* **Request**
In the records, find every line with the word "phát" and copy it out.

★ ★ ★ ★

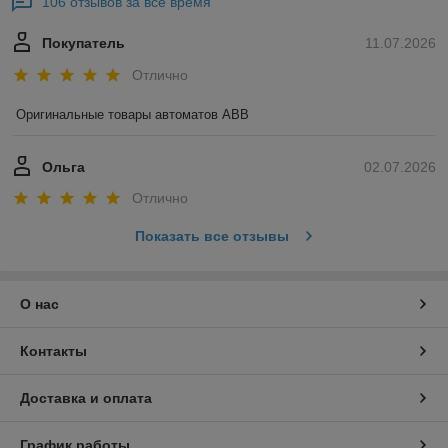
106 отзывов за всё время
Покупатель
11.07.2026
Отлично
Оригинальные товары автоматов ABB
Ольга
02.07.2026
Отлично
Показать все отзывы
О нас
Контакты
Доставка и оплата
График работы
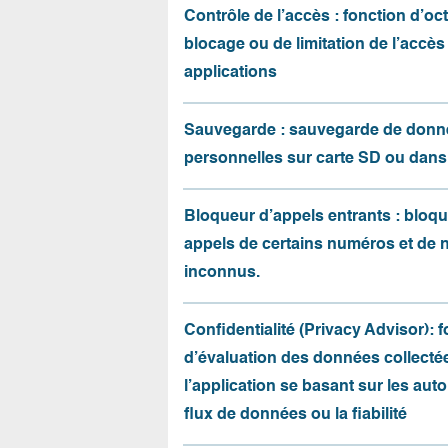
Contrôle de l’accès : fonction d’oct
blocage ou de limitation de l’accès
applications
Sauvegarde : sauvegarde de donn
personnelles sur carte SD ou dans
Bloqueur d’appels entrants : bloqu
appels de certains numéros et de
inconnus.
Confidentialité (Privacy Advisor): 
d’évaluation des données collecté
l’application se basant sur les auto
flux de données ou la fiabilité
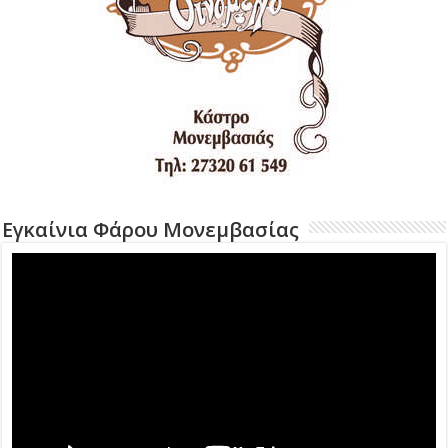
Εγκαίνια Φάρου Μονεμβασίας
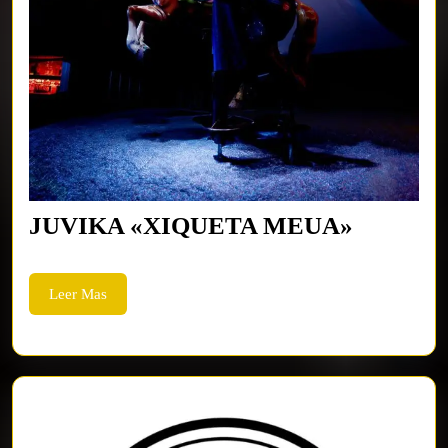
JUVIKA
JUVIKA «XIQUETA MEUA»
«XIQUE
MEUA»
Leer
Leer Mas
Mas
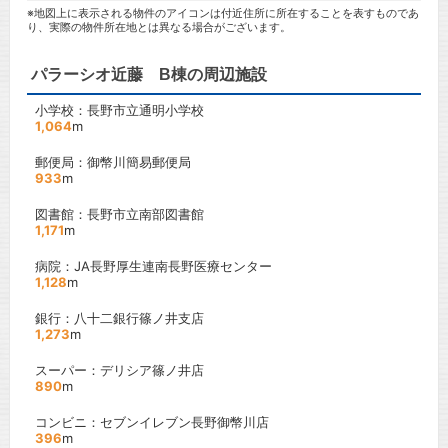
※地図上に表示される物件のアイコンは付近住所に所在することを表すものであ
り、実際の物件所在地とは異なる場合がございます。
パラーシオ近藤 B棟の周辺施設
小学校：長野市立通明小学校
1,064
m
郵便局：御幣川簡易郵便局
933
m
図書館：長野市立南部図書館
1,171
m
病院：JA長野厚生連南長野医療センター
1,128
m
銀行：八十二銀行篠ノ井支店
1,273
m
スーパー：デリシア篠ノ井店
890
m
コンビニ：セブンイレブン長野御幣川店
396
m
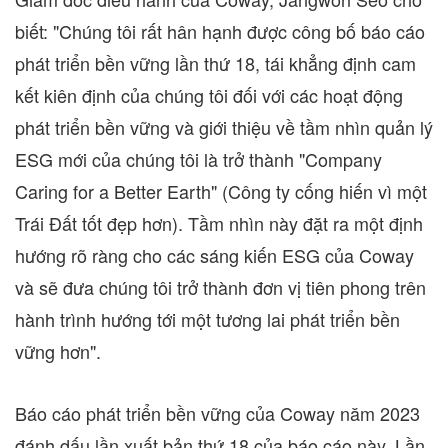
biết: "Chúng tôi rất hân hạnh được công bố báo cáo
phát triển bền vững lần thứ 18, tái khẳng định cam
kết kiên định của chúng tôi đối với các hoạt động
phát triển bền vững và giới thiệu về tầm nhìn quản lý
ESG mới của chúng tôi là trở thành "Company
Caring for a Better Earth" (Công ty cống hiến vì một
Trái Đất tốt đẹp hơn). Tầm nhìn này đặt ra một định
hướng rõ ràng cho các sáng kiến ESG của Coway
và sẽ đưa chúng tôi trở thành đơn vị tiên phong trên
hành trình hướng tới một tương lai phát triển bền
vững hơn".
Báo cáo phát triển bền vững của Coway năm 2023
đánh dấu lần xuất bản thứ 18 của báo cáo này. Lần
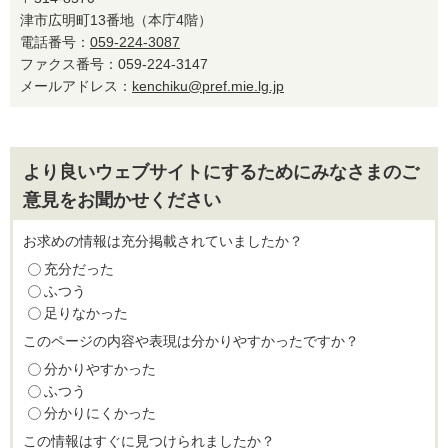
津市広明町13番地（本庁4階）
電話番号：
059-224-3087
ファクス番号：059-224-3147
メールアドレス：
kenchiku@pref.mie.lg.jp
より良いウェブサイトにするためにみなさまのご
意見をお聞かせください
お求めの情報は充分掲載されていましたか？
充分だった
ふつう
足りなかった
このページの内容や表現は分かりやすかったですか？
分かりやすかった
ふつう
分かりにくかった
この情報はすぐに見つけられましたか？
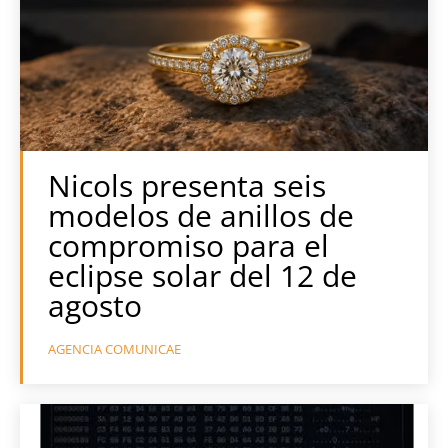
Nicols presenta seis
modelos de anillos de
compromiso para el
eclipse solar del 12 de
agosto
AGENCIA COMUNICAE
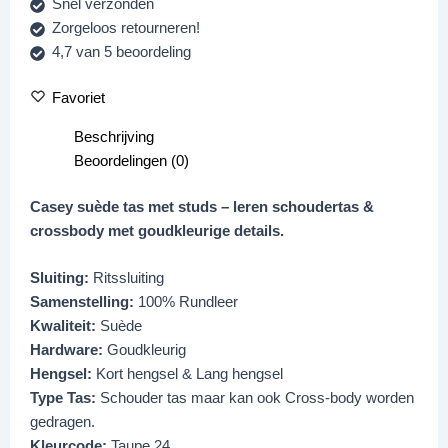
Snel verzonden
Zorgeloos retourneren!
4,7 van 5 beoordeling
Favoriet
Beschrijving
Beoordelingen (0)
Casey suède tas met studs – leren schoudertas &
crossbody met goudkleurige details.
Sluiting:
Ritssluiting
Samenstelling:
100% Rundleer
Kwaliteit:
Suède
Hardware:
Goudkleurig
Hengsel:
Kort hengsel & Lang hengsel
Type Tas:
Schouder tas maar kan ook Cross-body worden
gedragen.
Kleurcode:
Taupe 24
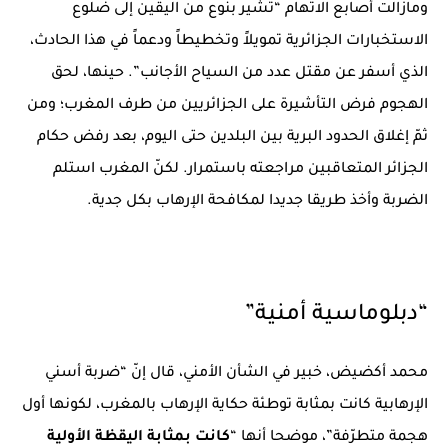
ومازالت أصابع الاتهام “تشير بنوع من اليقين إلى ضلوع
الاستخبارات الجزائرية تمويلاً وتخطيطاً ودعماً في هذا الحادث،
الذي أسفر عن مقتل عدد من السياح الأجانب”. حينها، لحق
الهجوم فرض التأشيرة على الجزائريين من طرف المغرب؛ ومن
ثمّ إغلاق الحدود البرية بين البلدين حتى اليوم، بعد رفض حكام
الجزائر المتعاقبين مراجعته باستمرار. لكنّ المغرب استلم
الضربة وأخذ طريقا جديدا لمكافحة الإرهاب بكل جدية.
“دبلوماسية أمنية”
محمد أكضيض، خبير في الشأن الأمني، قال إنّ “ضربة أسني
الإرهابية كانت بمثابة توطئة حكاية الإرهاب بالمغرب، لكونها أول
هجمة متطرّفة”، موضحا أنها “
كانت بمثابة اليقظة الأولية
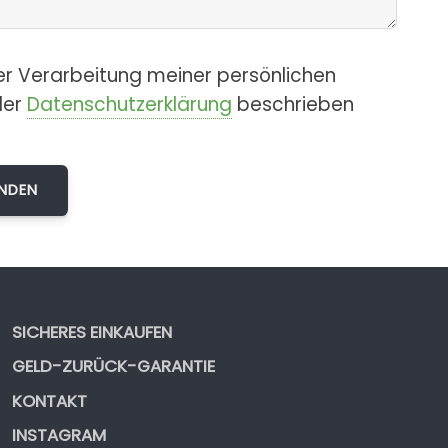
er Verarbeitung meiner persönlichen
der
Datenschutzerklärung
beschrieben
SICHERES EINKAUFEN
GELD-ZURÜCK-GARANTIE
KONTAKT
INSTAGRAM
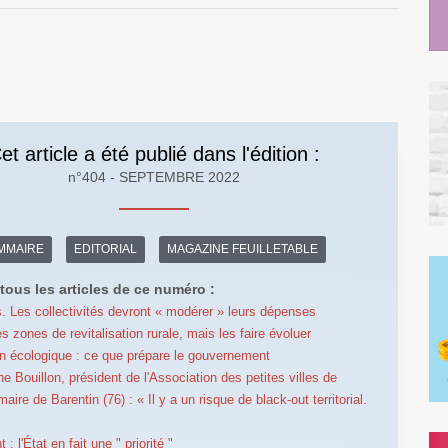
et article a été publié dans l'édition :
n°404 - SEPTEMBRE 2022
MMAIRE
EDITORIAL
MAGAZINE FEUILLETABLE
tous les articles de ce numéro :
. Les collectivités devront « modérer » leurs dépenses
s zones de revitalisation rurale, mais les faire évoluer
on écologique : ce que prépare le gouvernement
e Bouillon, président de l'Association des petites villes de
aire de Barentin (76) : « Il y a un risque de black-out territorial.
: l'État en fait une " priorité "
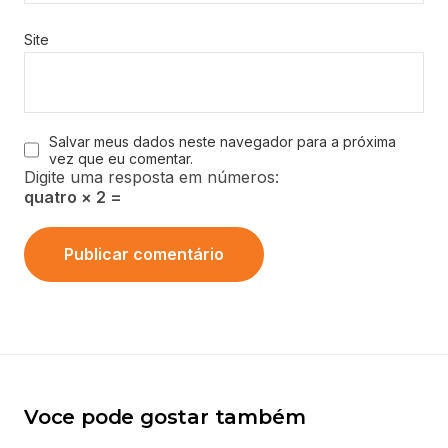
Site
Salvar meus dados neste navegador para a próxima
vez que eu comentar.
Digite uma resposta em números:
quatro × 2 =
Voce pode gostar também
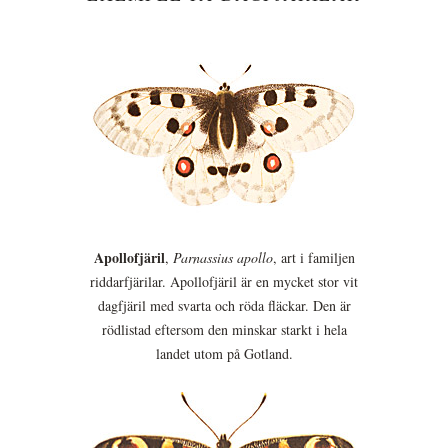
Apollofjäril
,
Parnassius apollo
, art i familjen
riddarfjärilar. Apollofjäril är en mycket stor vit
dagfjäril med svarta och röda fläckar. Den är
rödlistad eftersom den minskar starkt i hela
landet utom på Gotland.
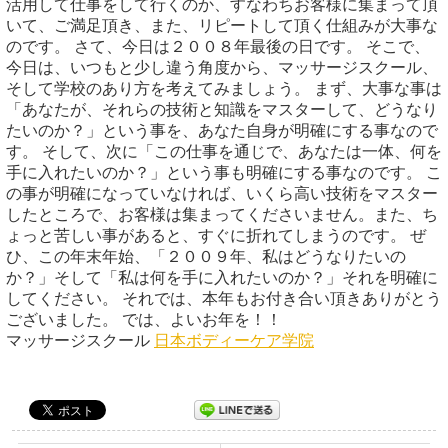
活用して仕事をして行くのか、すなわちお客様に集まって頂
いて、ご満足頂き、また、リピートして頂く仕組みが大事な
のです。 さて、今日は２００８年最後の日です。 そこで、
今日は、いつもと少し違う角度から、マッサージスクール、
そして学校のあり方を考えてみましょう。 まず、大事な事は
「あなたが、それらの技術と知識をマスターして、どうなり
たいのか？」という事を、あなた自身が明確にする事なので
す。 そして、次に「この仕事を通じで、あなたは一体、何を
手に入れたいのか？」という事も明確にする事なのです。 こ
の事が明確になっていなければ、いくら高い技術をマスター
したところで、お客様は集まってくださいません。また、ち
ょっと苦しい事があると、すぐに折れてしまうのです。 ぜ
ひ、この年末年始、「２００９年、私はどうなりたいの
か？」そして「私は何を手に入れたいのか？」それを明確に
してください。 それでは、本年もお付き合い頂きありがとう
ございました。 では、よいお年を！！
マッサージスクール
日本ボディーケア学院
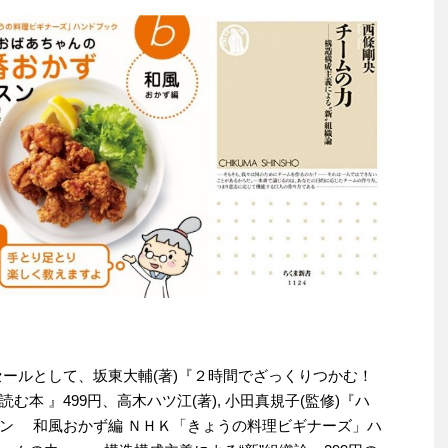
わりセールとして、坂東大輔(著)『２時間でざっくりつかむ！
本 』499円、高木ハツ江(著), 小田真規子(監修)『ハ
ン 和風おかず編 ＮＨＫ「きょうの料理ビギナーズ」ハ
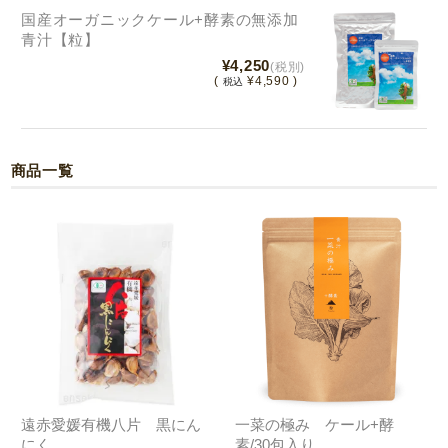
国産オーガニックケール+酵素の無添加
青汁【粒】
¥4,250
(税別)
(
¥4,590 )
税込
商品一覧
遠赤愛媛有機八片 黒にん
一菜の極み ケール+酵
にく
素/30包入り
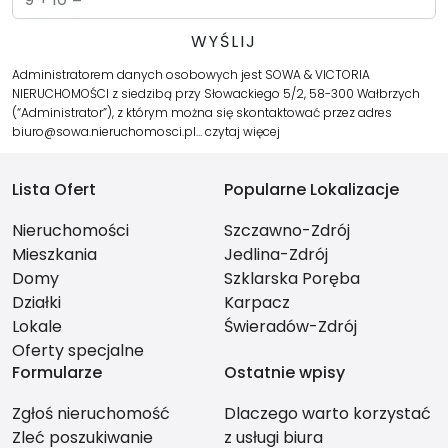
Administratorem danych osobowych jest SOWA & VICTORIA
NIERUCHOMOŚCI z siedzibą przy Słowackiego 5/2, 58-300 Wałbrzych
(“Administrator”), z którym można się skontaktować przez adres
biuro@sowa.nieruchomosci.pl…
czytaj więcej
Lista Ofert
Popularne Lokalizacje
Nieruchomości
Szczawno-Zdrój
Mieszkania
Jedlina-Zdrój
Domy
Szklarska Poręba
Działki
Karpacz
Lokale
Świeradów-Zdrój
Oferty specjalne
Formularze
Ostatnie wpisy
Zgłoś nieruchomość
Dlaczego warto korzystać
Zleć poszukiwanie
z usługi biura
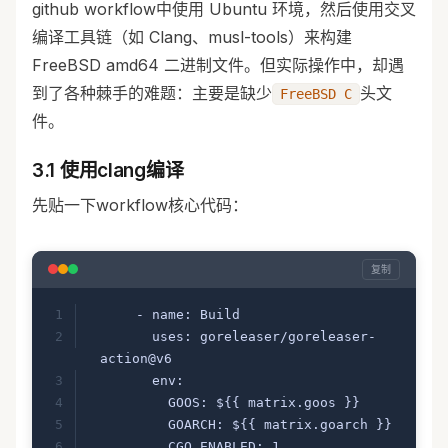
github workflow中使用 Ubuntu 环境，然后使用交叉
编译工具链（如 Clang、musl-tools）来构建
FreeBSD amd64 二进制文件。但实际操作中，却遇
到了各种棘手的难题：主要是缺少
头文
FreeBSD C
件。
3.1 使用clang编译
先贴一下workflow核心代码：
复制
      - name: Build
        uses: goreleaser/goreleaser-
action@v6
        env:
          GOOS: ${{ matrix.goos }}
          GOARCH: ${{ matrix.goarch }}
          CGO_ENABLED: 1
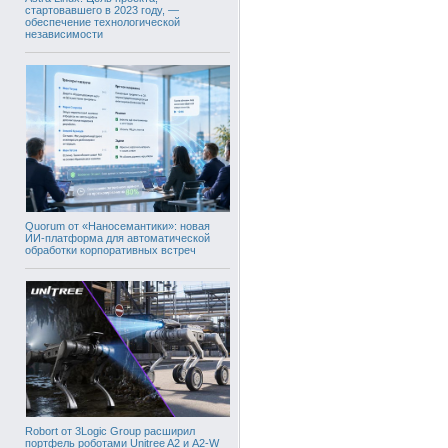
стартовавшего в 2023 году, —
обеспечение технологической
независимости
Quorum от «Наносемантики»: новая
ИИ-платформа для автоматической
обработки корпоративных встреч
Robort от 3Logic Group расширил
портфель роботами Unitree A2 и A2-W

★ ★ ★ ★

* **Answer to this task**
phát triển bền vững lần thứ 18, tái khẳng định cam
phát triển bền vững và giới thiệu về tầm nhìn quản lý
hành trình hướng tới một tương lai phát triển bền
Báo cáo phát triển bền vững của Coway năm 2023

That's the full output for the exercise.